[Assigned task]: Update the items below by replacing every occurrence of "pie" with "whole" and leaving all other text unchanged. Omit the pictures from your response.

[Excerpted data]:
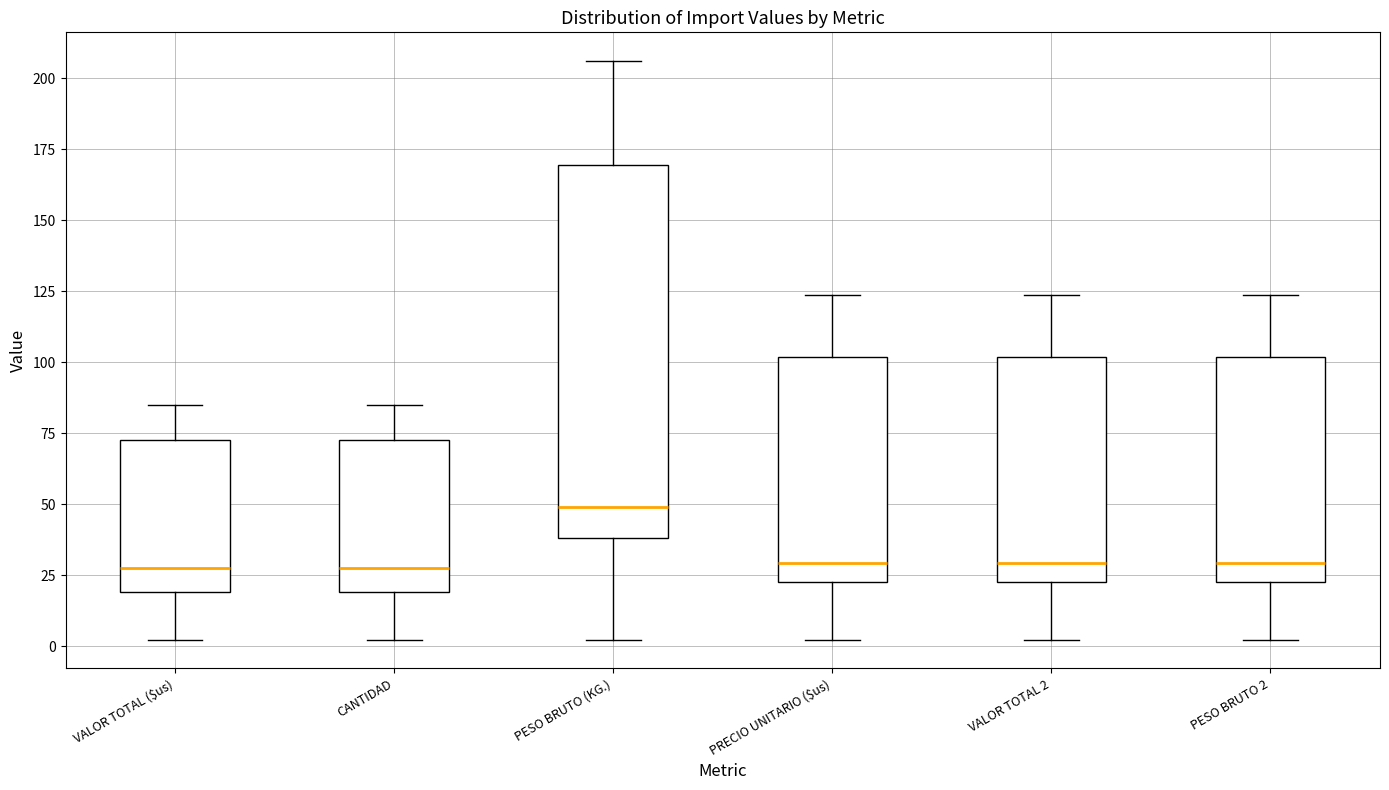

Which box has the highest median line?

PESO BRUTO (KG.)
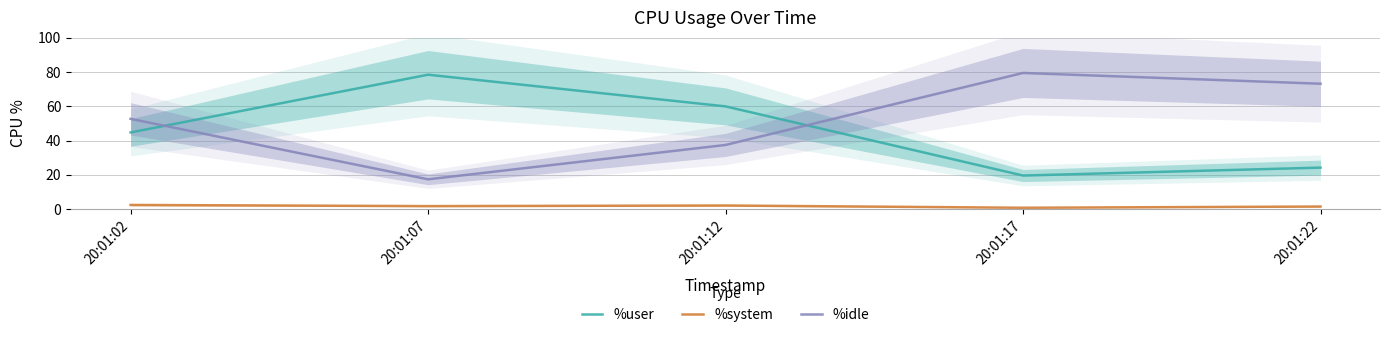

Between which two adjacent categories do %user and %idle first intersect?

20:01:02 and 20:01:07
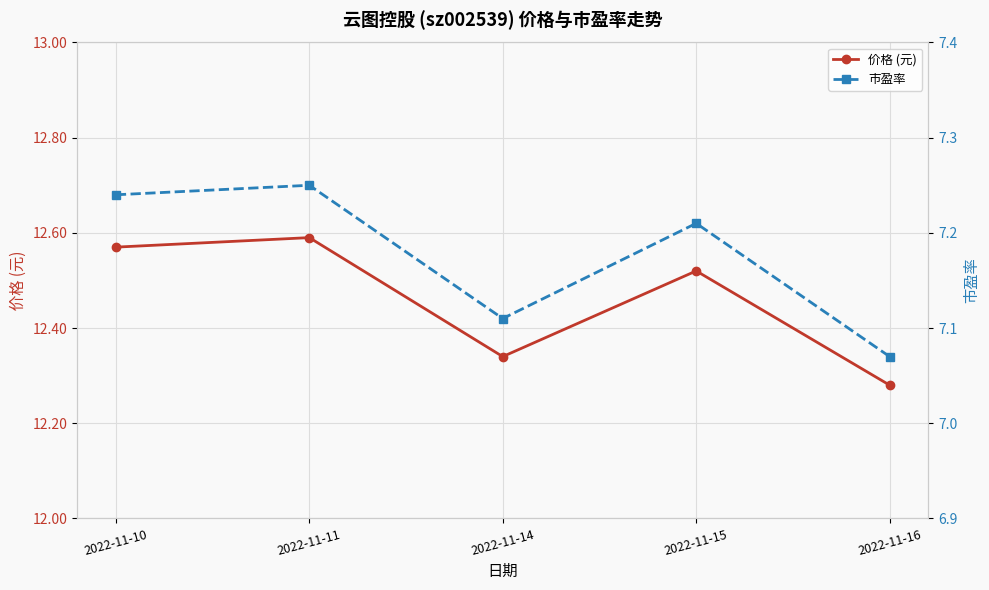

Reading left to right, what are all the values shown in this chart?

价格 (元): 2022-11-10=12.6	2022-11-11=12.6	2022-11-14=12.3	2022-11-15=12.5	2022-11-16=12.3
市盈率: 2022-11-10=7.2	2022-11-11=7.2	2022-11-14=7.1	2022-11-15=7.2	2022-11-16=7.1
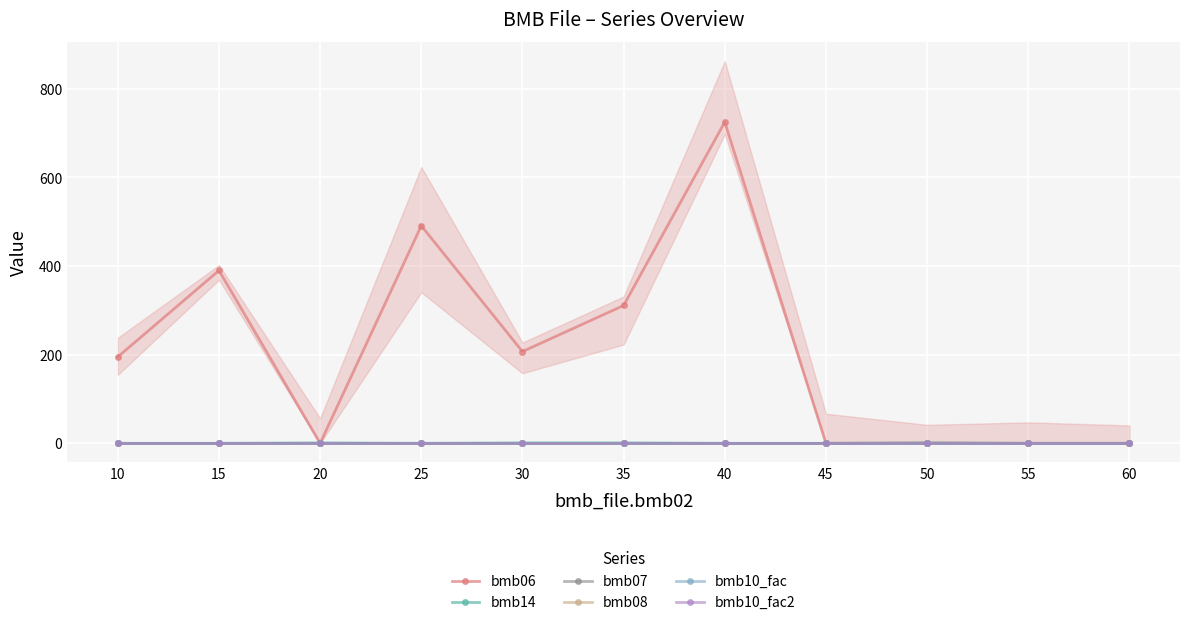

True or false: bmb08 has more than 2 points higher than both neighbors.

False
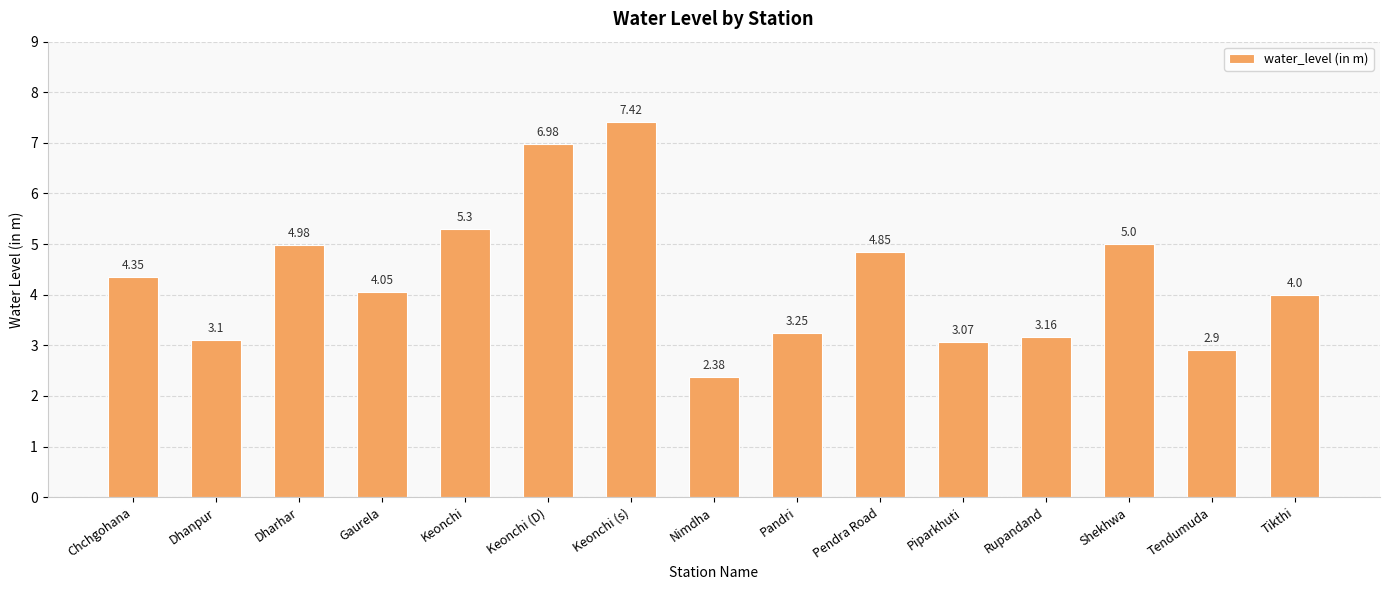

True or false: the data shows 1.8 at Tikthi.

False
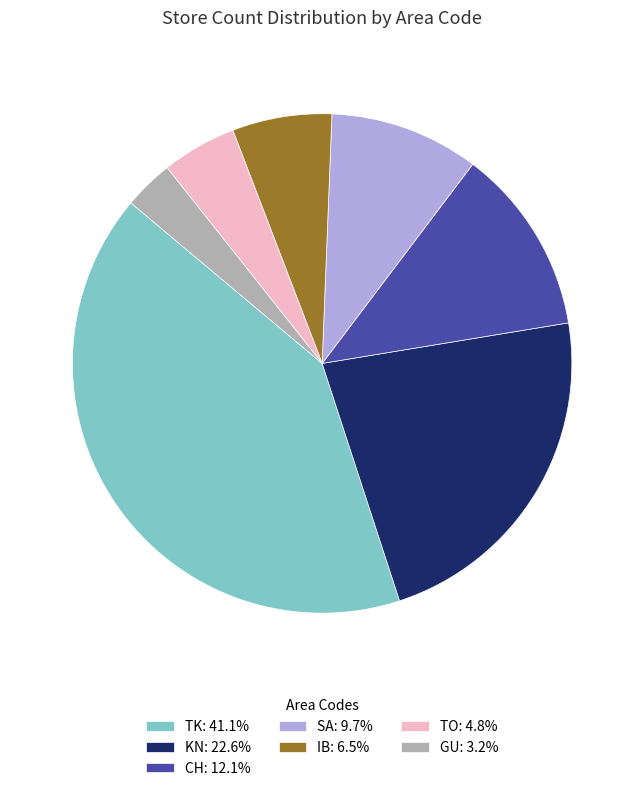

Is it true that TO is 5% of the pie?

True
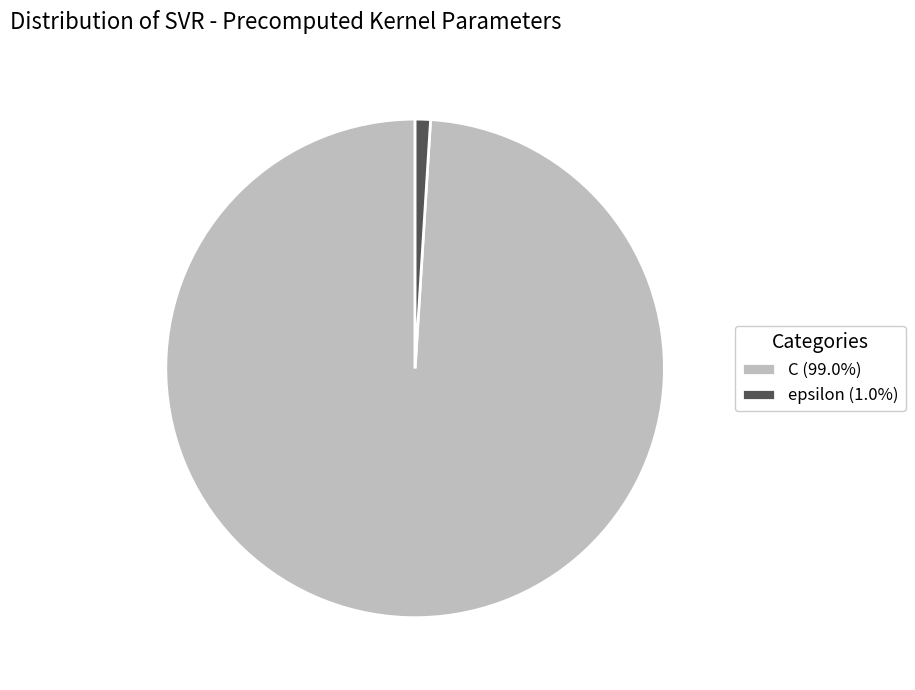

Do epsilon (1.0%) and C (99.0%) together represent more than half of the pie?

Yes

[Solution to this exercise]:
Which box has the highest median line?

PESO BRUTO (KG.)

Between which two adjacent categories do %user and %idle first intersect?

20:01:02 and 20:01:07

Reading left to right, what are all the values shown in this chart?

价格 (元): 2022-11-10=12.6	2022-11-11=12.6	2022-11-14=12.3	2022-11-15=12.5	2022-11-16=12.3
市盈率: 2022-11-10=7.2	2022-11-11=7.2	2022-11-14=7.1	2022-11-15=7.2	2022-11-16=7.1

True or false: bmb08 has more than 2 points higher than both neighbors.

False

True or false: the data shows 1.8 at Tikthi.

False

Is it true that TO is 5% of the whole?

True

Do epsilon (1.0%) and C (99.0%) together represent more than half of the whole?

Yes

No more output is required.